DATA_DIR = "/workspaces/bakery_sales_prediction/0_DataPreparation/raw-data"

## Holidays for SH
- Request Holidays from API
- Combine single dataframe with the holidays

In [9]:
all_holidays = []

for year in range(2013, 2020):
    holidays = pd.read_json(f'https://feiertage-api.de/api/?jahr={year}&nur_land=SH').T
    for holiday_name, row in holidays.iterrows():
        all_holidays.append({
        'datum': row['datum'],
        'holiday_name': holiday_name
        })
    
df_holiday = pd.DataFrame(all_holidays)
df_holiday['datum'] = pd.to_datetime(df_holiday['datum'])
df_holiday = df_holiday.sort_values('datum')

In [None]:
# Load the CSV files
# file1 = f'{DATA_DIR}/umsatzdaten_gekuerzt.csv'
file2 = f'{DATA_DIR}/wetter.csv'
file3 = f'{DATA_DIR}/kiwo.csv'
file4 = f'{DATA_DIR}/holidays.school.sh.csv'
file5 = f'{DATA_DIR}/holstein_kiel.csv'
file6 = f'{DATA_DIR}/thw_kiel_heimspiel.csv'
# umsatz = pd.read_csv(file1)
wetter = pd.read_csv(file2, parse_dates=['Datum'])
kiwo = pd.read_csv(file3, parse_dates=['Datum'])
school_holidays = pd.read_csv(file4, sep=";", usecols=["StartDate","EndDate","Name"], parse_dates=["StartDate","EndDate"])
holstein_kiel = pd.read_csv(file5, sep=";", index_col=False, parse_dates=['Datum'], usecols=["Datum","Heimspiel"], dayfirst=True)
thw_kiel = pd.read_csv(file6, sep=";", parse_dates=['Datum'], dayfirst=True)

# print(wetter.info())
# print(kiwo.info())
# print(school_holidays.info())
# print(holstein_kiel.info())
# print(thw_kiel.info())


Merge data sets

In [None]:
# Merge the datasets on the "Datum" column
merged_df = pd.merge(umsatz, wetter, on='Datum', how='outer')
merged_df = pd.merge(merged_df, kiwo, on='Datum', how='outer')

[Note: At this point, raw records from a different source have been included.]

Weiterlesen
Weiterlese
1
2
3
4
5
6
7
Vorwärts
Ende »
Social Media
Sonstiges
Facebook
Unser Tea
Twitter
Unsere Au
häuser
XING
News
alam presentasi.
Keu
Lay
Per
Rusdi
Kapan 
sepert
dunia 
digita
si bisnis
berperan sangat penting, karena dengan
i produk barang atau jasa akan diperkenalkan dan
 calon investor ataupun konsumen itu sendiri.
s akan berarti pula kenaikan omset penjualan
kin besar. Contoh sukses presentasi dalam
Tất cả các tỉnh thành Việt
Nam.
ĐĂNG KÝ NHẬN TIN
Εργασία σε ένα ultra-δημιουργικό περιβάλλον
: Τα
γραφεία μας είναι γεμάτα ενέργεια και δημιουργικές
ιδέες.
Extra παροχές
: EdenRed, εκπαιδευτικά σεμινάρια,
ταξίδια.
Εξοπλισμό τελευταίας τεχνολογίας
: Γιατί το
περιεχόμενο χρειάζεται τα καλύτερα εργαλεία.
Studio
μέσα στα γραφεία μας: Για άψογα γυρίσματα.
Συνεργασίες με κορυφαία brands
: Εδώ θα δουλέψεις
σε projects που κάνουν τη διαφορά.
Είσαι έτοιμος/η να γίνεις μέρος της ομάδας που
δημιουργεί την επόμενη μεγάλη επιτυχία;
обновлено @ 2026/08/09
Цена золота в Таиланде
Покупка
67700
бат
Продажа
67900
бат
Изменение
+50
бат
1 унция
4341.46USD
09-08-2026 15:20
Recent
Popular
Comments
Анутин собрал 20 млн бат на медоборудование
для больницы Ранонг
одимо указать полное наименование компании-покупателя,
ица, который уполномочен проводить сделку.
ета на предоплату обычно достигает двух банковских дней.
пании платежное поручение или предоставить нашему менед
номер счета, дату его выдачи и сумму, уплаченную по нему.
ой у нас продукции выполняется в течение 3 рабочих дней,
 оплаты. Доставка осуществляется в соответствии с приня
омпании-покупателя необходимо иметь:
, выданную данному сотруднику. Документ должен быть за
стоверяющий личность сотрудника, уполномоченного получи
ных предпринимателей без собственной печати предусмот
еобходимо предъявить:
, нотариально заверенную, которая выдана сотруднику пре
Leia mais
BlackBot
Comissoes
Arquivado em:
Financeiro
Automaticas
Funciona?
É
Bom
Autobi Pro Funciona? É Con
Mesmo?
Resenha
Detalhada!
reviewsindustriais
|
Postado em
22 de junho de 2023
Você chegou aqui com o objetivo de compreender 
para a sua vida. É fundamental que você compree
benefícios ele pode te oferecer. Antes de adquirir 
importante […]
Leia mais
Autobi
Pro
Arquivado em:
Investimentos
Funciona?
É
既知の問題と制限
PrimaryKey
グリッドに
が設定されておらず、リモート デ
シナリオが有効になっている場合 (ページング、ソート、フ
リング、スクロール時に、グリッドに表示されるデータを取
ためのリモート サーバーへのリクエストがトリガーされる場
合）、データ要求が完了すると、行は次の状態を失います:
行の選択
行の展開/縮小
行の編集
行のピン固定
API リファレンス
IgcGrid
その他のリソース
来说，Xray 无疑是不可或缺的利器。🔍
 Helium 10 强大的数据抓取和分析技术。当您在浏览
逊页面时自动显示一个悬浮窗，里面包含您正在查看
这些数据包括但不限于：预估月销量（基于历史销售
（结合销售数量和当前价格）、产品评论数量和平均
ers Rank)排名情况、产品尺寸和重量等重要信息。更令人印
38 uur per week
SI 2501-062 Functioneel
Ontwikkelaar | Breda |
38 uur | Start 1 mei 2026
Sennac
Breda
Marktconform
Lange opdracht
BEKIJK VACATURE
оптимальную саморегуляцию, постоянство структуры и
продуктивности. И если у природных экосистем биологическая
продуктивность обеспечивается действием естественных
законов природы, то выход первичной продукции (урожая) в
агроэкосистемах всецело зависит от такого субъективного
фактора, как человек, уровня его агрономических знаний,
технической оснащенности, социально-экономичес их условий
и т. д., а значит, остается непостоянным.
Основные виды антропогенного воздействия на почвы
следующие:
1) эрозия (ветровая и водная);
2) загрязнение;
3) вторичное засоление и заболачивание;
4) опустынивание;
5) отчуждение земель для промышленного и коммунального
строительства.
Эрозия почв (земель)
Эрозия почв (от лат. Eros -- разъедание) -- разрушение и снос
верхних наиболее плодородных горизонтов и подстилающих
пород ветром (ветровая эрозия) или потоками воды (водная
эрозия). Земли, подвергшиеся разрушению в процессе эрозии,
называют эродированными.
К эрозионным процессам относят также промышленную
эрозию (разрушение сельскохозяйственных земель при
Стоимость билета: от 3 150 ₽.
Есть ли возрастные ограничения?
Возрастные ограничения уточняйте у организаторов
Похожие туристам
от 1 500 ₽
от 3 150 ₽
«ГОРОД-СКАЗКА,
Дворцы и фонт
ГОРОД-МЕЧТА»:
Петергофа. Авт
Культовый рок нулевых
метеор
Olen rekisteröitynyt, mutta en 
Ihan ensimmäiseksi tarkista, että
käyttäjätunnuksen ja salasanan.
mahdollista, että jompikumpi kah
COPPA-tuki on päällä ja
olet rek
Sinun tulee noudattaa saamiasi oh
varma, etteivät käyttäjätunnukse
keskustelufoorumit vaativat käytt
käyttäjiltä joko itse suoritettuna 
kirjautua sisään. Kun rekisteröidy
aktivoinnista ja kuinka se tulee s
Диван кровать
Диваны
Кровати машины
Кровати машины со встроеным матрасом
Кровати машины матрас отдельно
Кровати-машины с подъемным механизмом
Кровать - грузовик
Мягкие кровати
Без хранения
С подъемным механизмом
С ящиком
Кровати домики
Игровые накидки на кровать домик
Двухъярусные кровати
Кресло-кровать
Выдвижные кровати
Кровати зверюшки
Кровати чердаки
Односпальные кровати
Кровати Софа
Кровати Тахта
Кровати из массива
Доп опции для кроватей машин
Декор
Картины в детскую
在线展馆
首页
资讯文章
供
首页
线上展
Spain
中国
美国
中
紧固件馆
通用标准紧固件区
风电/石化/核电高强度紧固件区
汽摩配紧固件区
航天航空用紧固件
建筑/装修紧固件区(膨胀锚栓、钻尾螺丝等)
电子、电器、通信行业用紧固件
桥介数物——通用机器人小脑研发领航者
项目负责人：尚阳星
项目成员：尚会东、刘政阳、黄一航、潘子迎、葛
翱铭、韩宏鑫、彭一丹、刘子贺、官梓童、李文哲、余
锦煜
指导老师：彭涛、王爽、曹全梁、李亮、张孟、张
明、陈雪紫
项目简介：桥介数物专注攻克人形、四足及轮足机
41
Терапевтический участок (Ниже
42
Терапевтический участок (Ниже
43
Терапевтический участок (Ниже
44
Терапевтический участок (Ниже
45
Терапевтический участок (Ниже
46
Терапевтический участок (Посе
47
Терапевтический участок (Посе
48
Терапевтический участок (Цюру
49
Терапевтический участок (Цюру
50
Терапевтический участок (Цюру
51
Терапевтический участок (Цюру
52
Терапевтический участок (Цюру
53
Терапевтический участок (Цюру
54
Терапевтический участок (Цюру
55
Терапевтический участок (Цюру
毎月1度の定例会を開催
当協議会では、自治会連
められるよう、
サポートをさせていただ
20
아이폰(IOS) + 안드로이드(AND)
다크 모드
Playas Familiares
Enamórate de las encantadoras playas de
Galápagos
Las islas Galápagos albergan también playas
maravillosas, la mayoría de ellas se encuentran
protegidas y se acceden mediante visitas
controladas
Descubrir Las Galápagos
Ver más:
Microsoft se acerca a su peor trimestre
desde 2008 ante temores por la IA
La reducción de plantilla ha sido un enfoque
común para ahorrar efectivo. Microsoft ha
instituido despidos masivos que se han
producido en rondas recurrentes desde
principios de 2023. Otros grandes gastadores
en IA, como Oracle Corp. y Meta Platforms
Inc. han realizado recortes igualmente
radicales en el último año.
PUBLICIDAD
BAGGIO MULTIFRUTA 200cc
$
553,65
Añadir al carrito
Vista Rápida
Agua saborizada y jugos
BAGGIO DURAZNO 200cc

# Display the first few rows of the merged dataframe
merged_df.head()

Create overview about missing data

In [None]:
import matplotlib.pyplot as plt

# Prepare data for visualization
columns = merged_df.columns.drop('Datum')  # Exclude the date column
dates = pd.to_datetime(merged_df['Datum'])

# Create a binary representation for data presence (1 if data is present, 0 otherwise)
presence_data = merged_df[columns].notna().astype(int)
presence_data['Datum'] = dates

# Reshape data for plotting
melted_data = presence_data.melt(id_vars='Datum', var_name='Column', value_name='Has Data')

# Plotting
plt.figure(figsize=(15, 8))
for i, column in enumerate(columns):
    column_data = melted_data[melted_data['Column'] == column]
    plt.scatter(
        column_data['Datum'], 
        [i] * len(column_data), 
        c=column_data['Has Data'], 
        cmap='coolwarm', 
        label=column, 
        marker='|'
    )

# Customizing the plot
plt.yticks(range(len(columns)), columns)
plt.xlabel("Date")
plt.ylabel("Columns")
plt.title("Data Presence Across Columns Over Time")
plt.grid(axis='x', linestyle='--', alpha=0.5)
plt.legend(title="Columns", loc='upper left', bbox_to_anchor=(1.05, 1), fontsize='small')
plt.tight_layout()
plt.show()


save common data frame

In [11]:
# Save the merged dataframe to a CSV file
merged_df.to_csv('/workspaces/bakery_sales_prediction/0_DataPreparation/01_merged_data.csv', index=False)